John Banville ne cache pas son admiration pour
Henry James (Literary Review), il situe même la naissance du roman psychologique dans le chapitre 27 du "
Portrait de femme", où l'on navigue dans le flux de la conscience d'Isabel Archer. Mieux : le roman de James se termine de façon si abrupte que Banville y voit une invitation du Maître à poursuivre le destin d'Isabel, grande création littéraire, qu'il considère, malgré ses travers et ses erreurs, comme une véritable héroïne (The Irish Times). Arrogance et témérité, l'écrivain irlandais a écrit une suite au portrait !
"The Portrait of a Lady" est un drame joué entre des personnages américains dans un contexte européen (bien que les situations économiques, politiques et sociales ne soient pas évoquées). Isabel Archer, femme vaillante et naïve, découvre que son mari Gilbert Osmond et son ex-maîtresse, Serena Merle, ont agi de concert pour la pousser à ce mariage d'argent. de plus, Pansy, la fille d'Osmond, n'est pas celle d'un premier lit dont l'épouse est morte, mais l'enfant qu'il a eue avec
la Merle. le roman de James se termine lorsque Isabel, abattue et désemparée, fuit Osmond et Rome pour veiller le cousin Ralph Touchett qui se meurt en Angleterre – c'est indirectement grâce à ce dernier qu'elle hérita de sa fortune.
John Banville propose un roman dans la tradition classique, à la façon de
Henry James, rien moins qu'un pastiche. Mon sentiment sur James est positif ("
Le Tour d'écrou" et "La bête dans la jungle" formidables mais "
Washington Square" un peu terne) mais je n'ai pas lu "
Portrait de femme" ; par contre "
Mme Osmond" m'a entièrement conquis, avec une progression très lente, mais jamais ennuyeuse. Intérêt et empathie sont entretenus avec maestria jusqu'à la fin, au point qu'on laisse l'héroïne à regret à la dernière page. Sur une incertitude, cependant... Une suite ?

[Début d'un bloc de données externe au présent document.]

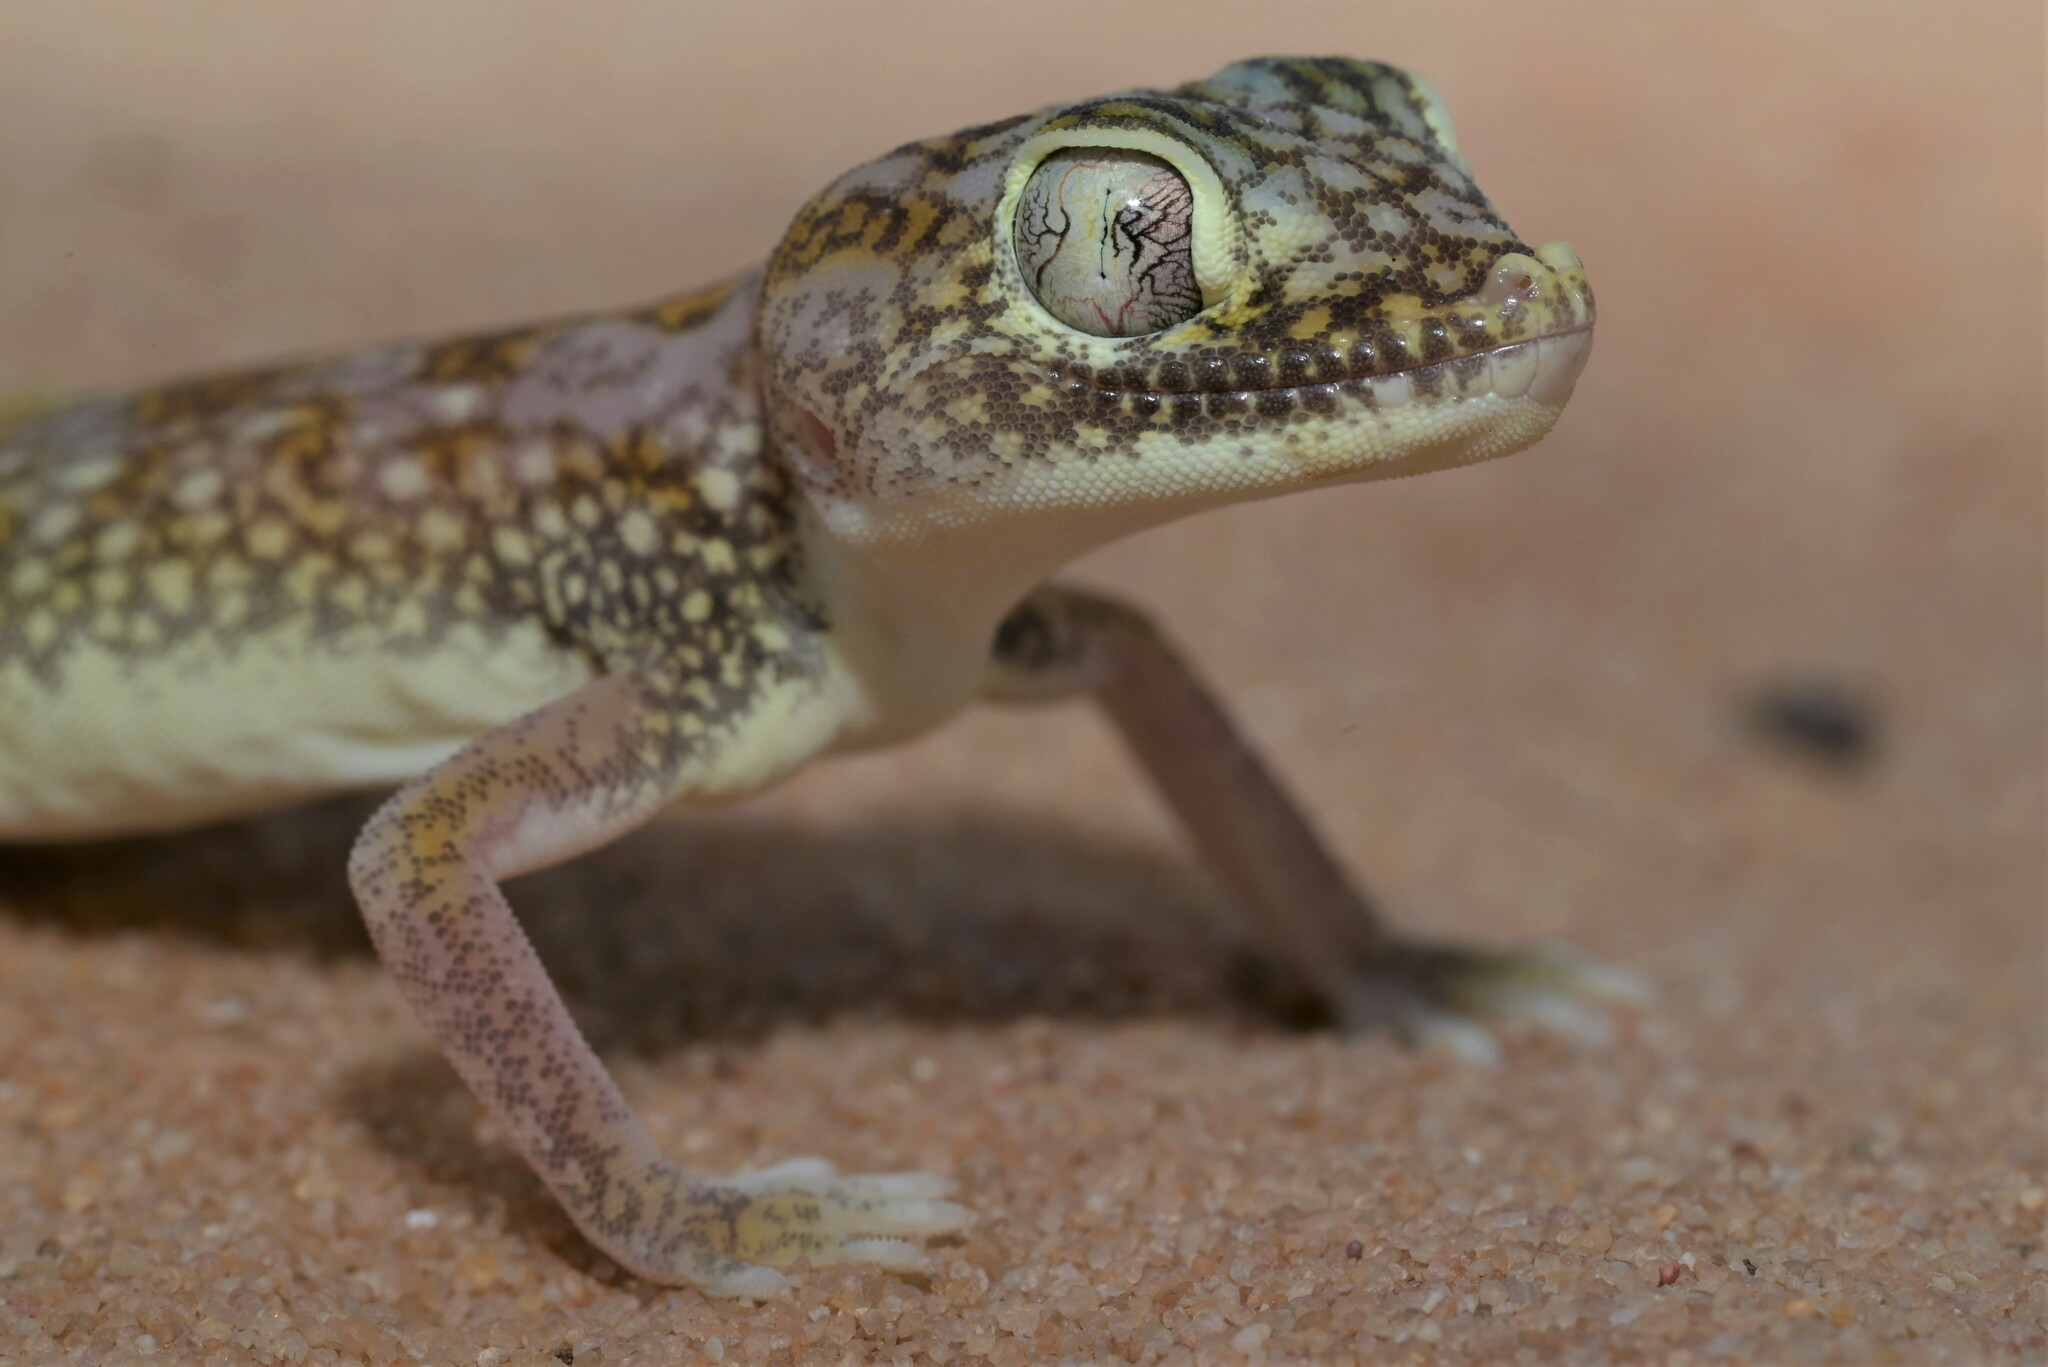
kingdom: Animalia
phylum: Chordata
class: Squamata
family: Gekkonidae
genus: Stenodactylus
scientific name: Stenodactylus doriae
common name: Dune sand gecko
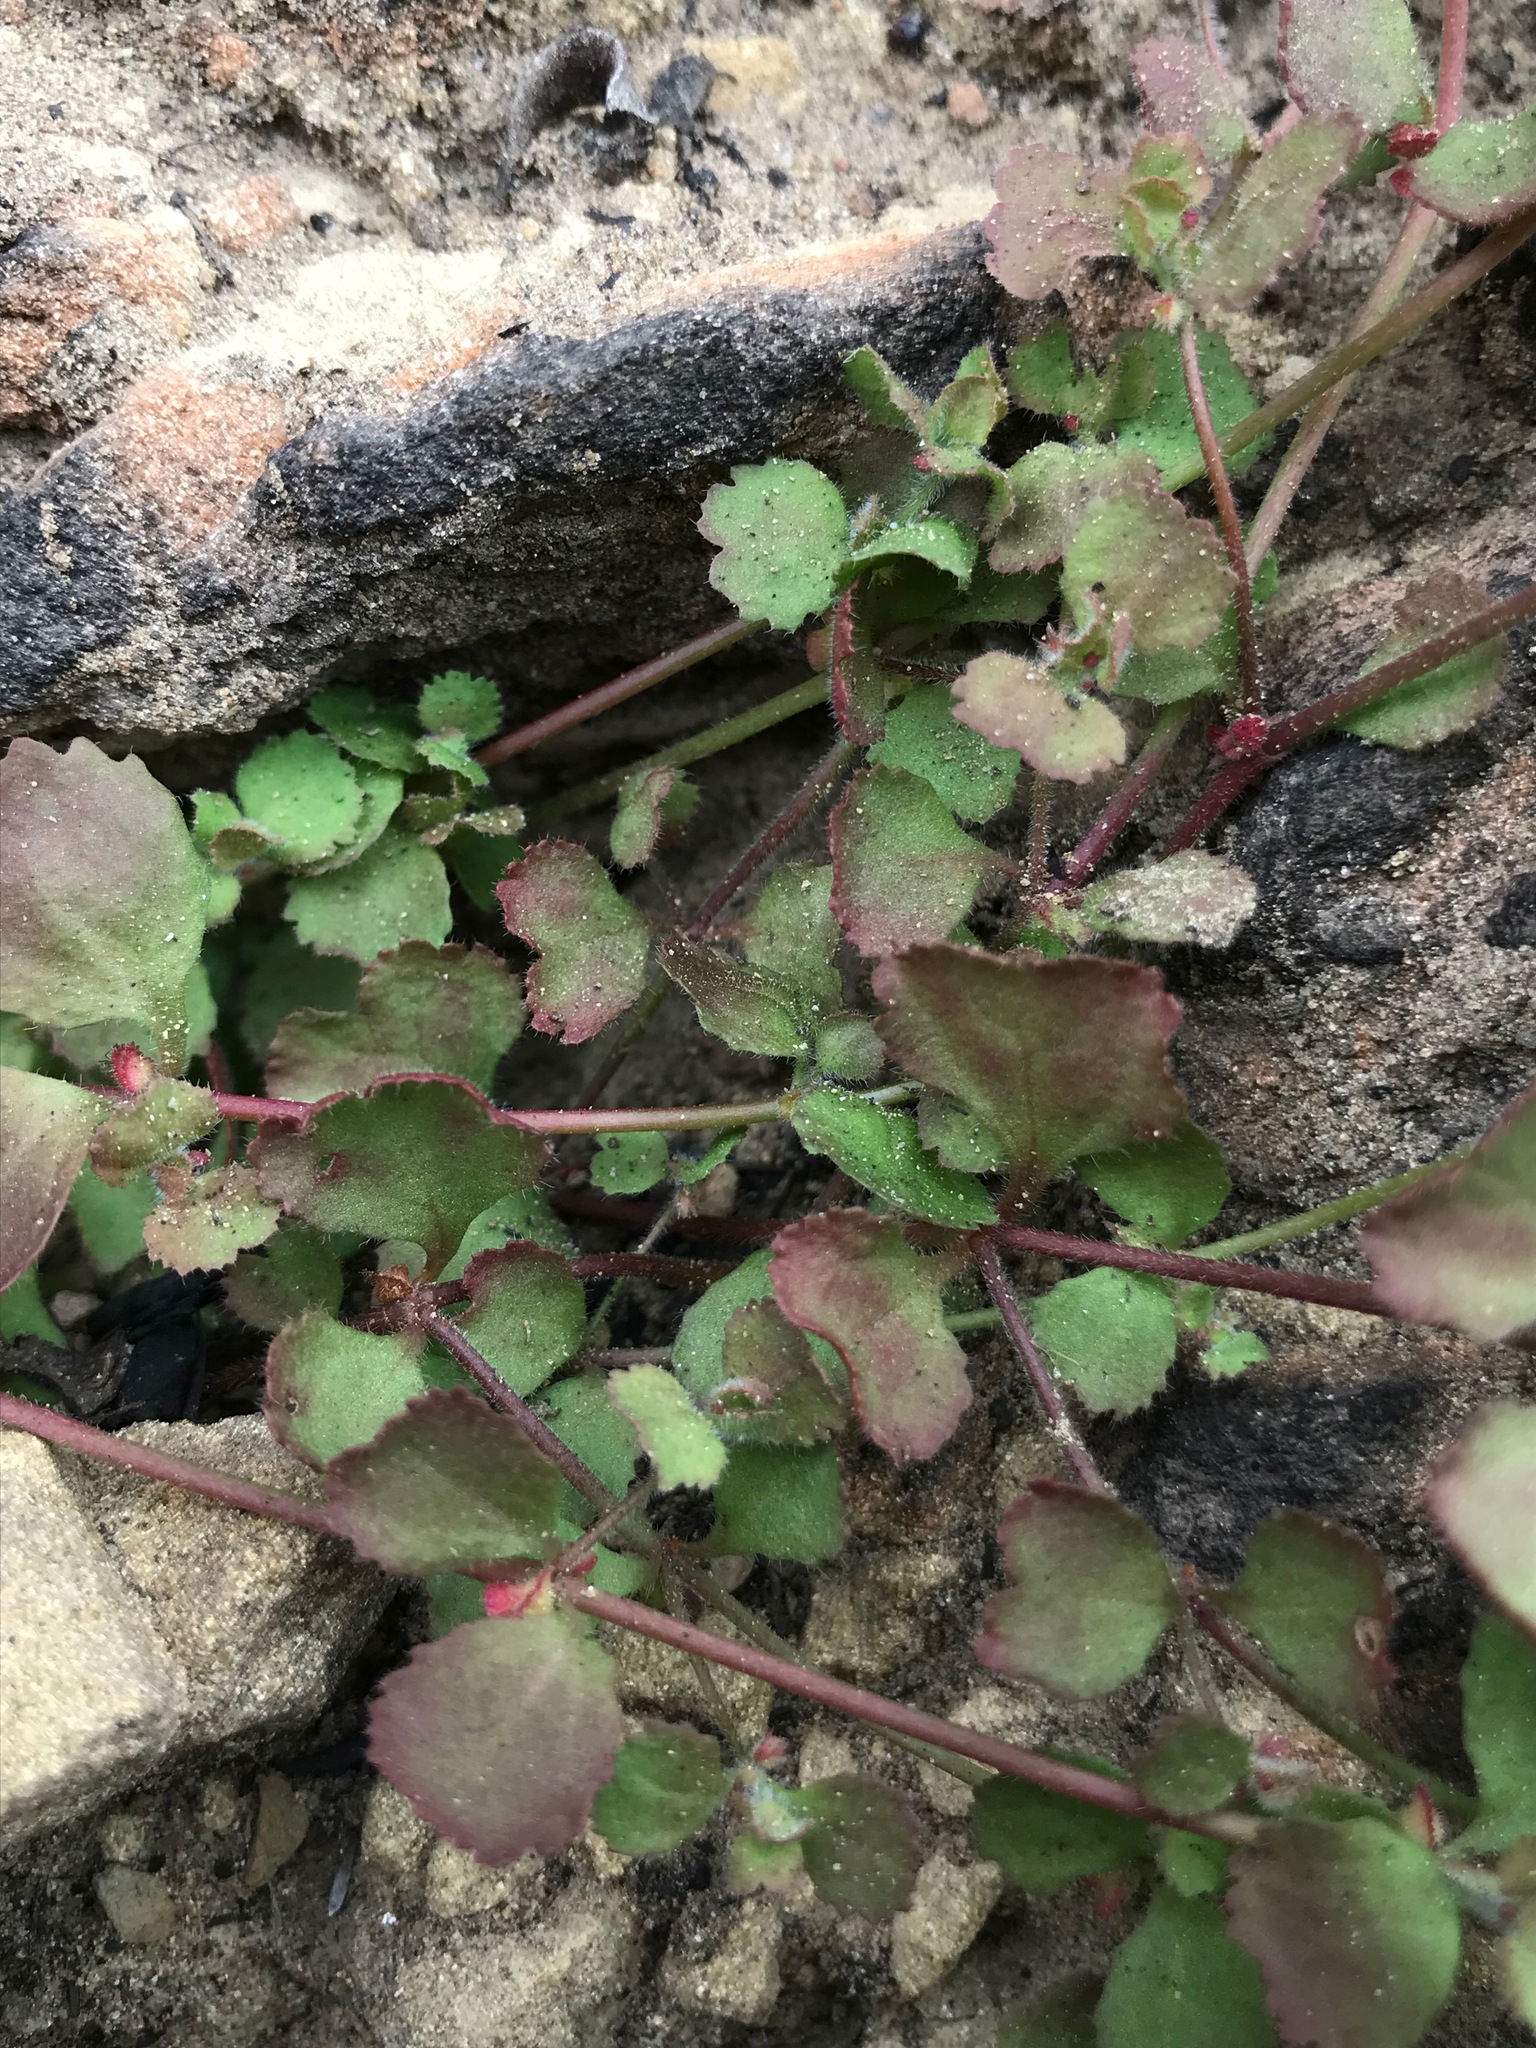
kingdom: Plantae
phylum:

Que penser du pastiche ? de
Henry James, Banville écrit : ”Quiconque a lu, ou tenté de lire, feu James connaîtra ce sentiment d'être à la fois ébloui et étourdi par le style de prose qu'il a développé au cours des premières décennies du XXe siècle, un style conçu pour saisir, avec une immense, avec un diabolique subtilité, et en phrases d'une complexité labyrinthique, la texture même de la vie consciente.”
Y est-il lui-même parvenu ?
"
The Guardian" qualifie "Mrs Osmond" de superbe imitation et apprécie les surprises qu'offre l'ingéniosité de Banville.
"
The New Yorker" est moins enthousiaste, rappelant que
Henry James recourait aux longues phrases pour aller aux deuxième, troisième, voire quatrième couches de la pensée : "Banville semble confondre cela avec un simple allongement ; le grain de sa pensée et sa prose sont trop grossiers pour rendre sa tentative crédible." Et après des exemples précis : "Banville, en optant pour le pastiche direct, s'est donné le travail le plus difficile de tous et, en conséquence, échoue le plus sévèrement."
"The New York Times", insistant sur les longueurs et le rythme "ruminatif", est aussi critique : "J'ai eu le sentiment étrange de reconnaître ses phrases comme jamesiennes sans avoir l'impression que James les avait écrites, comme si par le fait même de se faire passer pour James, Banville avait réussi à mettre en lumière à quel point James est inimitable."
Je ne suis pas sûr que l'intention de
John Banville était de placer la barre si haut, au plan stylistique.
Jugeons-en nous-mêmes et suivons notre lady avec les principaux personnages de l'histoire originale dans ce prolongement banvillien. de la Tamise à Paris, jusqu'à Florence et Rome, la valeureuse Isabel Osmond trimballe-t-elle un règlement de compte ? Une
vengeance, une réparation ? Je crois que beaucoup sont impatients de savoir et seront enchanté(e)s.